Venício A. de Lima (*)
Ao depor na subcomissão criada pelo Senado Federal para acompanhar os desdobramentos da CPI do Judiciário que identificou o desvio de recursos públicos na construção do Fórum do TRT em São Paulo, o procurador da República Guilherme Schelb admitiu que várias linhas de investigação do Ministério Público estão baseadas em notícias de jornal. Ao responder a uma interpelação, o procurador afirmou: "O noticiário de jornal tem crédito e é legítimo. Não só para abrir investigações aqui no Brasil. É assim em qualquer país do mundo". Em seguida o senador Pedro Simon acrescentou justificando que "o caso Watergate [que levou à renúncia de Nixon à presidência dos EUA] também havia começado com notícia de jornal".
O tema é atual, importante e mais complicado do que pode parecer à primeira vista.

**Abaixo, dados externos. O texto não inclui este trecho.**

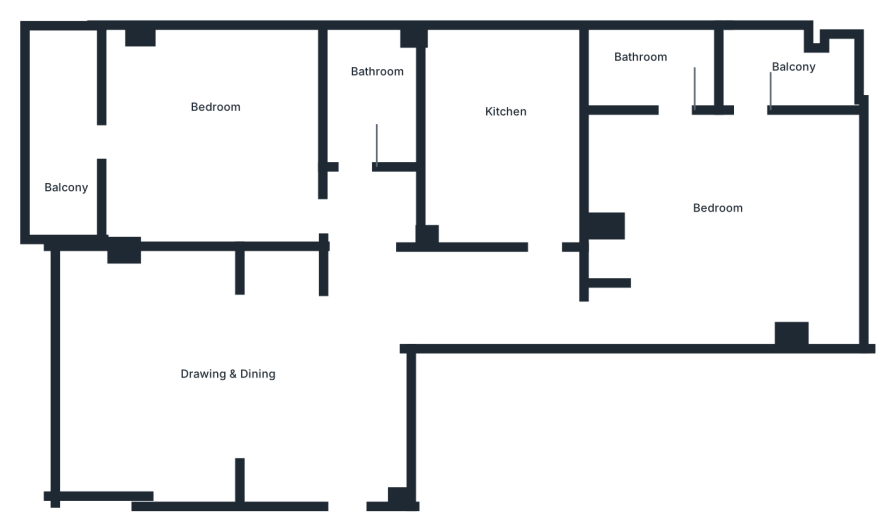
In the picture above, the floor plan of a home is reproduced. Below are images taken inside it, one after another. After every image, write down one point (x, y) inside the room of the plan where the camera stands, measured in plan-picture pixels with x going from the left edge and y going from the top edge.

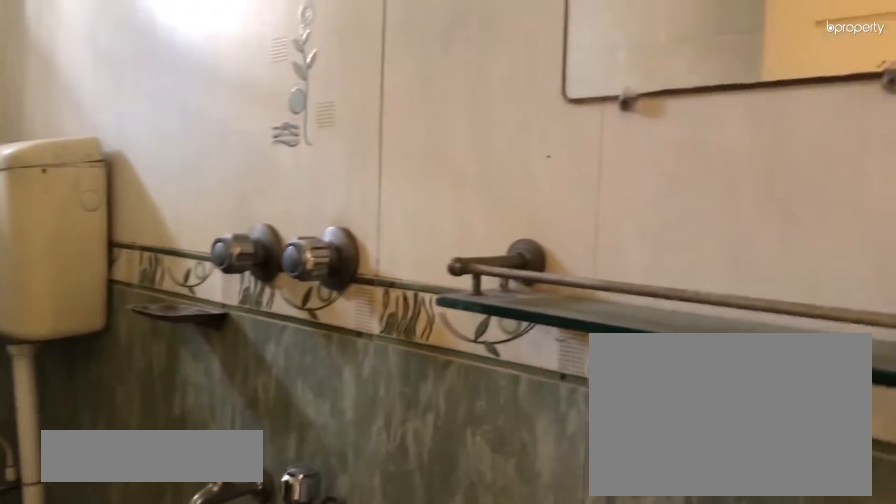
(368, 100)
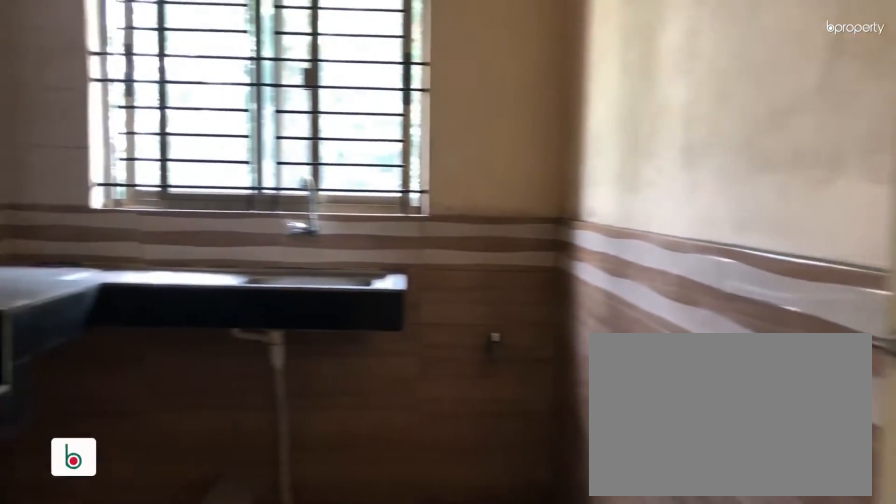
(509, 131)
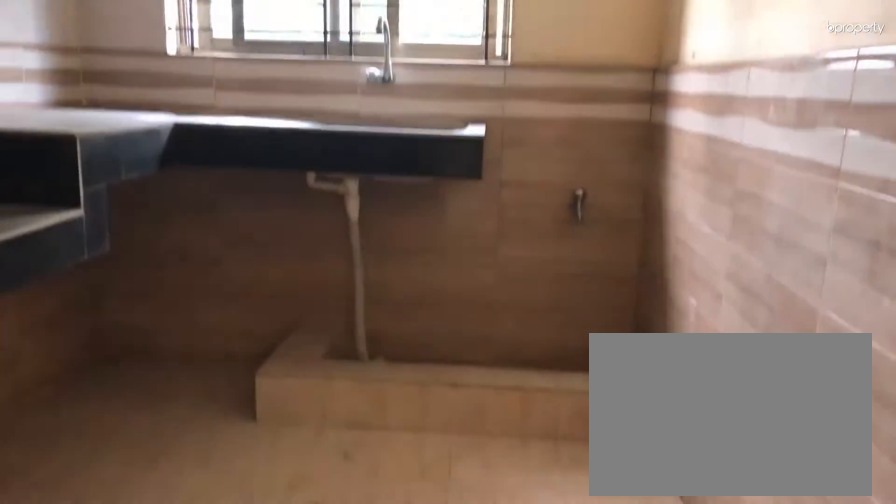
(509, 131)
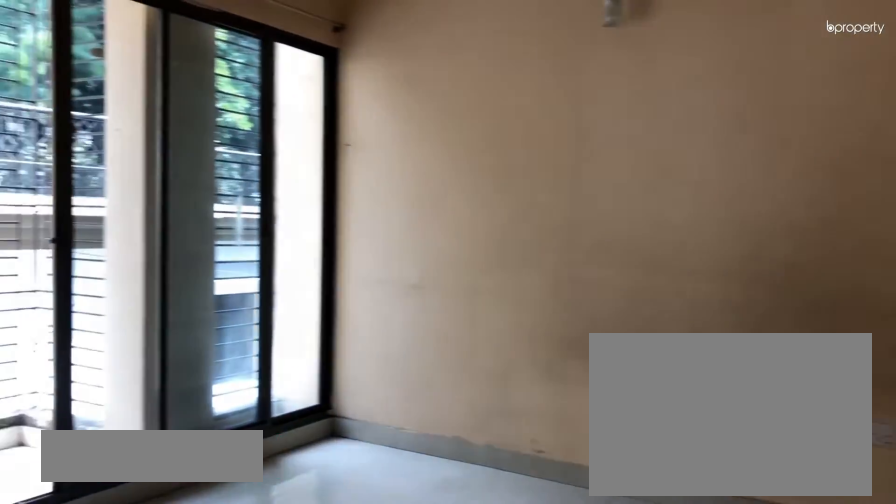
(714, 198)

Se é verdade, como lembram o procurador e o senador, que notícia de jornal tem crédito e vale até mesmo para iniciar processo que derruba presidente da República no país mais poderoso do planeta, também é verdade que muitas vezes notícias de jornal acusam, julgam e condenam, sem direito a defesa, cidadãos comuns e até mesmo homens públicos inocentes. Também acusam, julgam e condenam movimentos sociais ou instituições que não se afinam com seus interesses particulares. E depois que isso acontece, não há reparo possível. A destruição de uma imagem pública é, quase sempre, definitiva. A história brasileira recente está cheia de exemplos, tanto no que se refere a pessoas quanto no que se refere a instituições, que são do conhecimento geral.

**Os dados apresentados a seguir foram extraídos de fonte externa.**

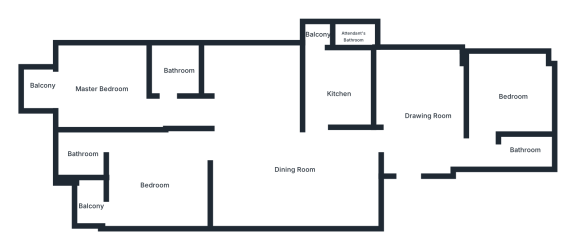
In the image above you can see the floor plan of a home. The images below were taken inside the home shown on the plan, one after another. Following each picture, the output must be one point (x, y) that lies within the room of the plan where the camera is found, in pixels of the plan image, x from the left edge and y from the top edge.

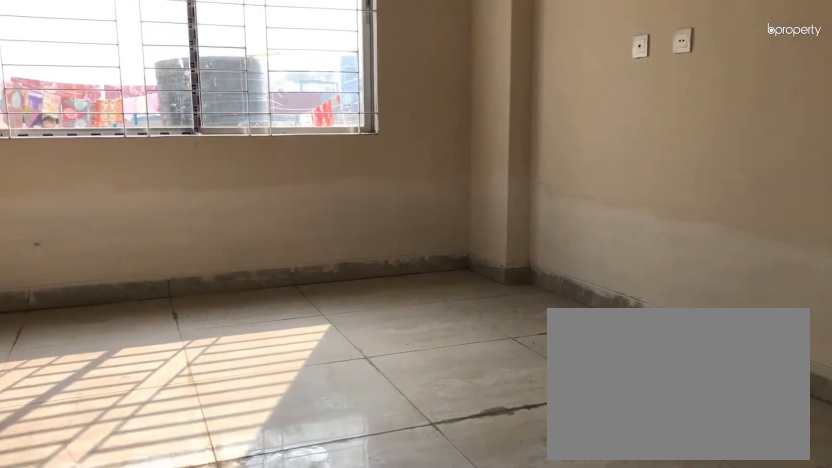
(429, 117)
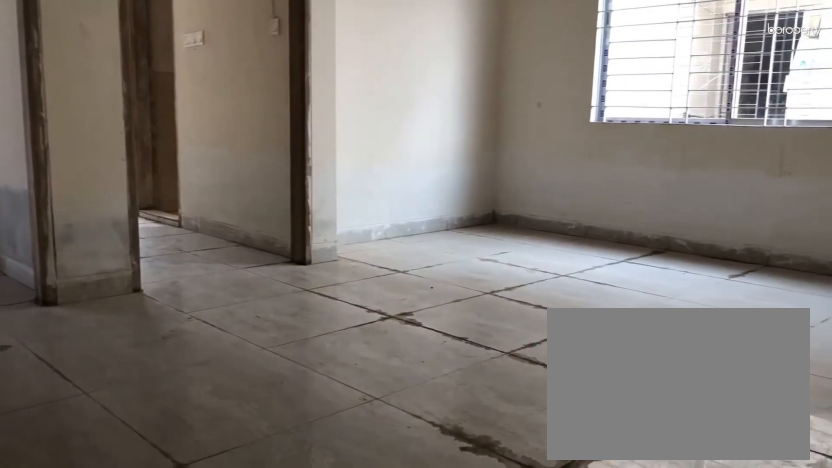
(297, 172)
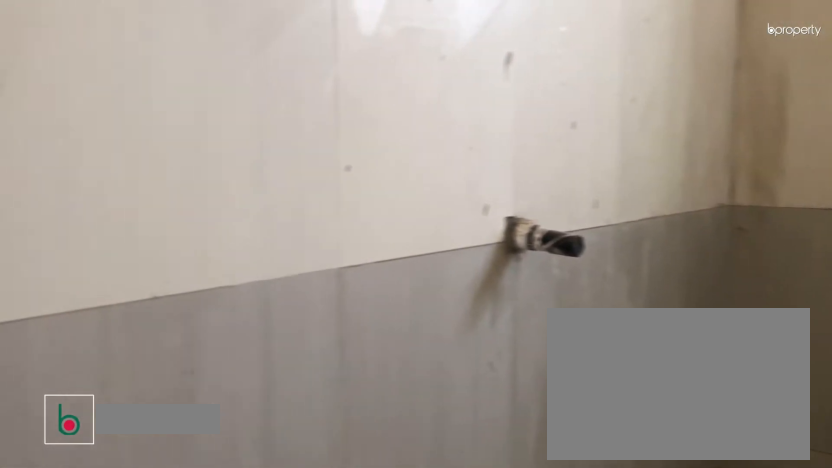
(526, 150)
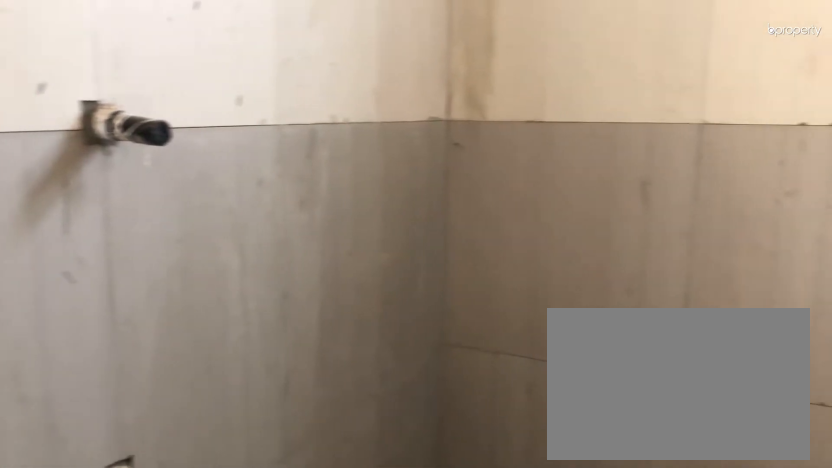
(526, 150)
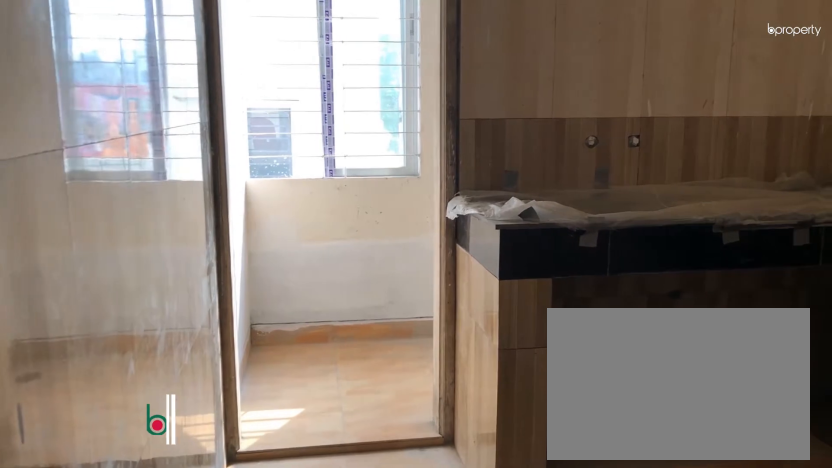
(340, 95)
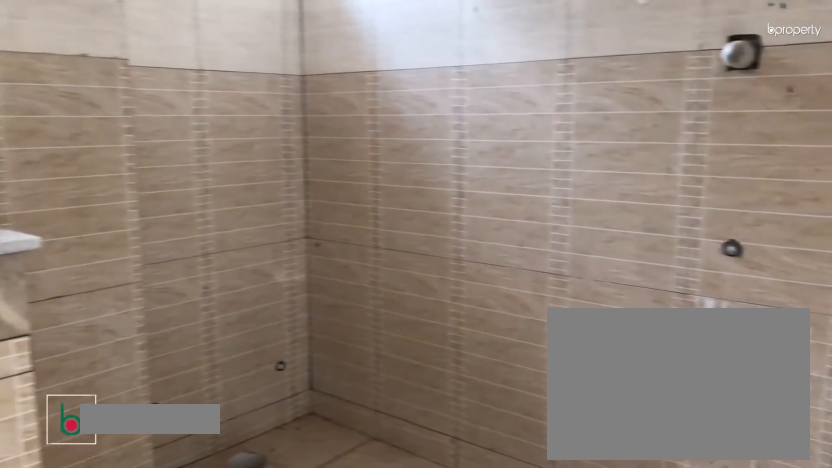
(178, 69)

O que está em jogo, na verdade, é, ao lado da crescente importância que a mídia alcançou na vida contemporânea, em particular na política, uma contradição embutida na atividade do jornalista: ao mesmo tempo em que ele se apresenta como "profissional" e, portanto, isento na cobertura dos fatos, ele também se considera "representante do público" e, portanto, com a responsabilidade e o compromisso de denunciar o que acredita ser contrário ao interesse público. É nesta contradição que muitas vezes surge, entre jornais e entre jornalistas, a competição pela denúncia. E na corrida diária contra os curtos prazos de fechamento, cometem-se graves injustiças e divulgam-se acusações e denúncias infundadas. Na política, em particular, a cobertura reduz-se a um jornalismo de escândalo, que se alimenta na corrupção, mas desemboca na vida privada dos homens públicos, quando não a encontra. Esse tipo de jornalismo, ao permanentemente desqualificar a política e os políticos, acaba por provocar a confusão entre a desmoralização de pessoas com a substância mesma do próprio regime e presta assim, ao contrário do que parece, um desserviço à democracia.

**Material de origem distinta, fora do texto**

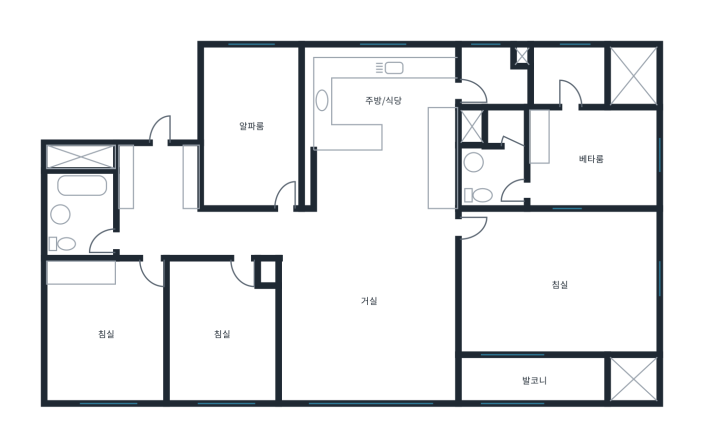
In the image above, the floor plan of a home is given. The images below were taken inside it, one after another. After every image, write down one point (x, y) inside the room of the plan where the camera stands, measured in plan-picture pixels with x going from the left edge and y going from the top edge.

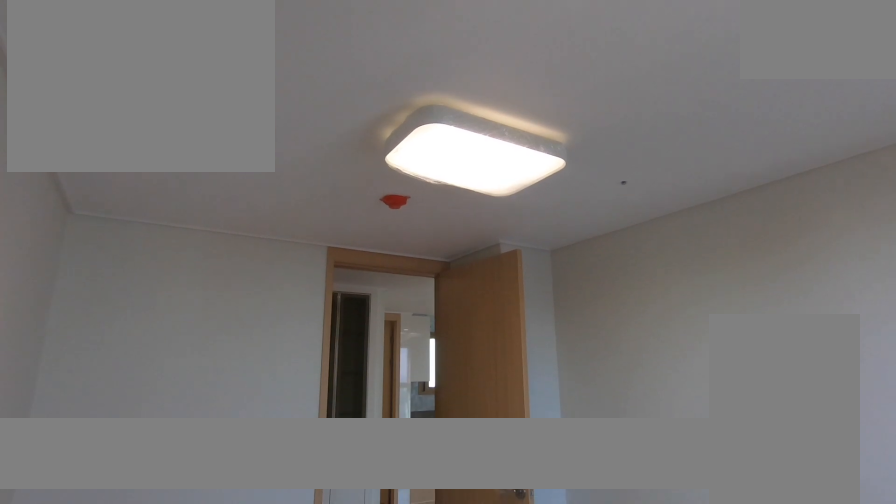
(221, 330)
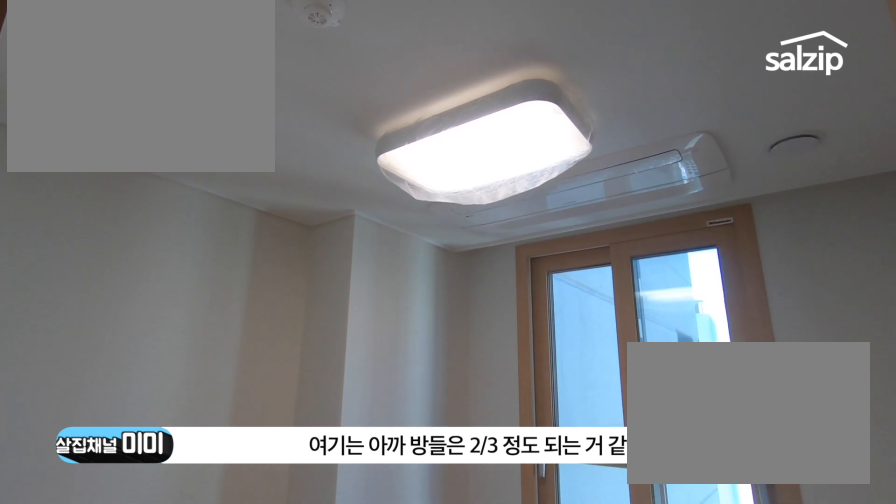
(252, 128)
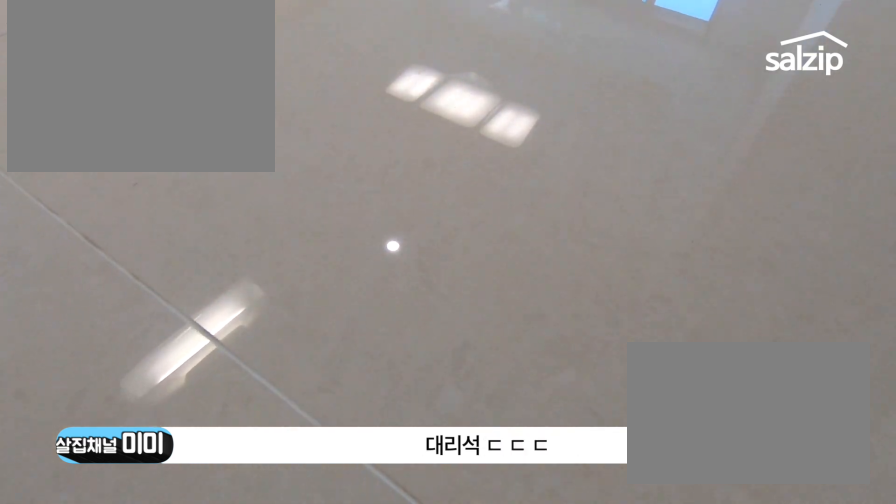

Não há dúvida alguma que vale a pena correr o risco. É preciso e necessário que a imprensa continue na sua tarefa de cobrir os fatos e apresentá-los ao público. E quando forem denúncias de atividades ilegais que elas sejam devidamente apuradas pelo Ministério Público. O que também é necessário, todavia, é que nos cursos de jornalismo e nas entidades profissionais e sindicais se priorize cada vez mais a formação ética do profissional. Somente uma avaliação correta da importância de sua função social, e uma profunda consciência ética, farão com que jornais e jornalistas desempenhem com responsabilidade o papel fundamental que lhes cabe na democracia. Inclusive o papel de fornecer pistas para o trabalho do Ministério Público.
(*) Ph.D. em Comunicações e professor-convidado da UCS.